Hackers have been found breaking into WhatsApp accounts in silence
WhatsApp has rolled out a clever new security feature that could save millions of users from falling victim to account takeover scams.
Unfortunately, criminals can hijack your account in silence — without password cracking, encryption breaking, or even a warning. They only need you to enter a code or confirm a request yourself.
These scam often starts with a seemingly harmless message – sometimes from an unknown number, but frequently from a real contact whose account has already been compromised.
For example, they'll ask you to vote for their dog in a competition, or perhaps their daughter in a dance contest, always via a link.
Once you click on the link, you'll land on a page asking for your phone number to "verify" your vote. In reality, it's mimicking WhatsApp's genuine device-linking process.
It's a growing problem on messaging apps, and you may not realise you're handing over access willingly because the request appears to come from someone you trust. In fact, this exact type of scam was found making its way through WhatsApp accounts late last year.
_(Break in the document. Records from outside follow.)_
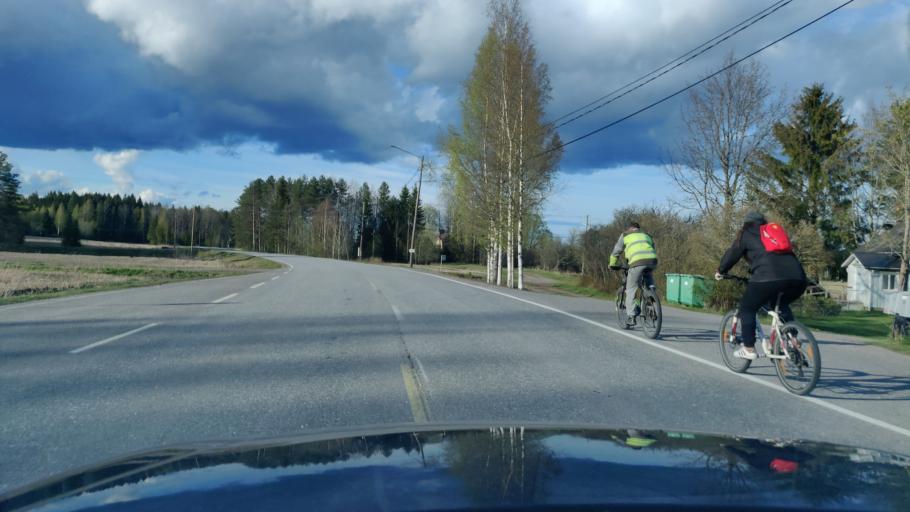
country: FI
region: Uusimaa
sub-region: Helsinki
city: Tuusula
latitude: 60.4579
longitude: 24.9846
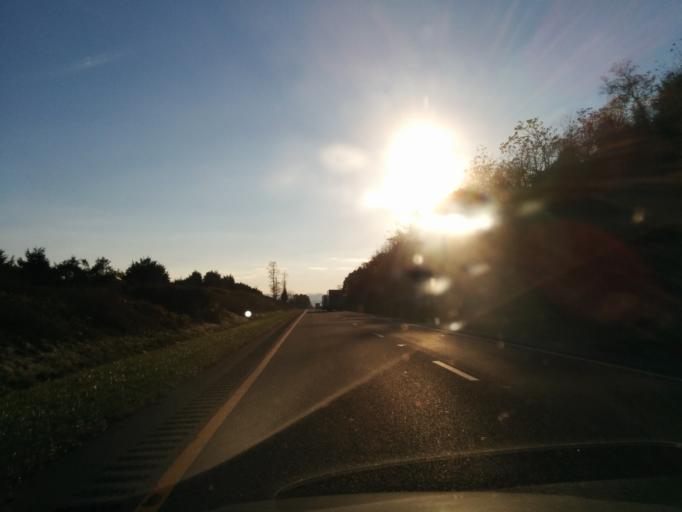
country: US
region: Virginia
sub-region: Rockbridge County
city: East Lexington
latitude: 37.8634
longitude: -79.3404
But the Meta-owned chat app's newest feature aims to put a stop to it.
Now, when WhatsApp spots something dodgy about a linking request, it shows you a warning before anything gets connected.
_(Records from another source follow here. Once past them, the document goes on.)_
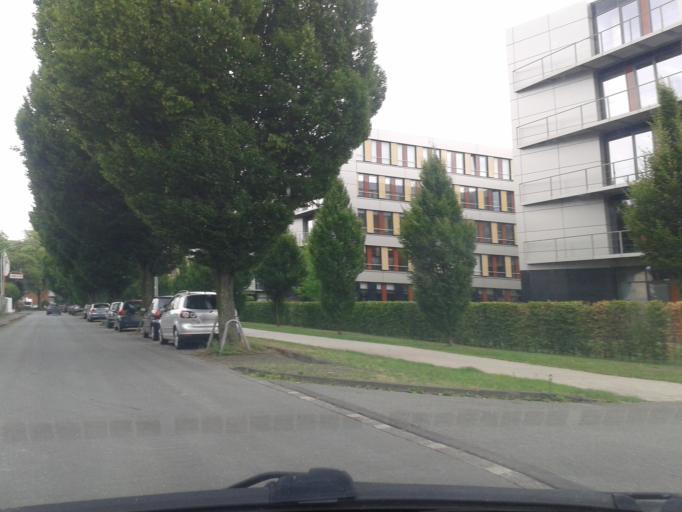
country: DE
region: North Rhine-Westphalia
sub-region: Regierungsbezirk Detmold
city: Paderborn
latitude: 51.7219
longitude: 8.7352
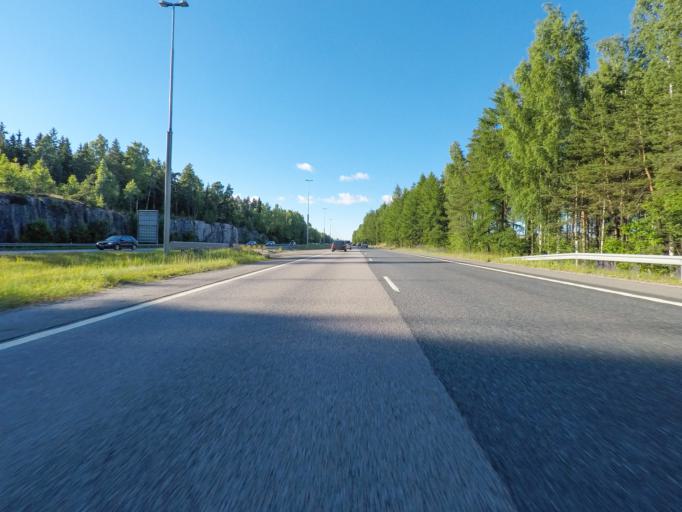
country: FI
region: Uusimaa
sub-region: Helsinki
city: Vantaa
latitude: 60.2856
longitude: 25.0936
You'll see the approximate location of the device trying to link up, which is a massive red flag if it's nowhere near you. It's similar to you getting a notification from a social media platform like Instagram, showing you an unfamiliar login with the location.
The warning also spells out exactly what that device would be able to do – things like reading your recent chats and sending messages as if they were you.
This gives you the chance to hit cancel if you didn't start the request yourself.
It's also ideal because it creates a pause, making it much harder for scams to slip through unnoticed.
Staying safe goes beyond just relying on this new warning, though.
Turning on two-step verification is another best practice to keep your accounts safe. It adds an extra PIN that only you know, making it much tougher for anyone to access your account.
It's also worth regularly checking your Linked Devices section to spot anything unusual.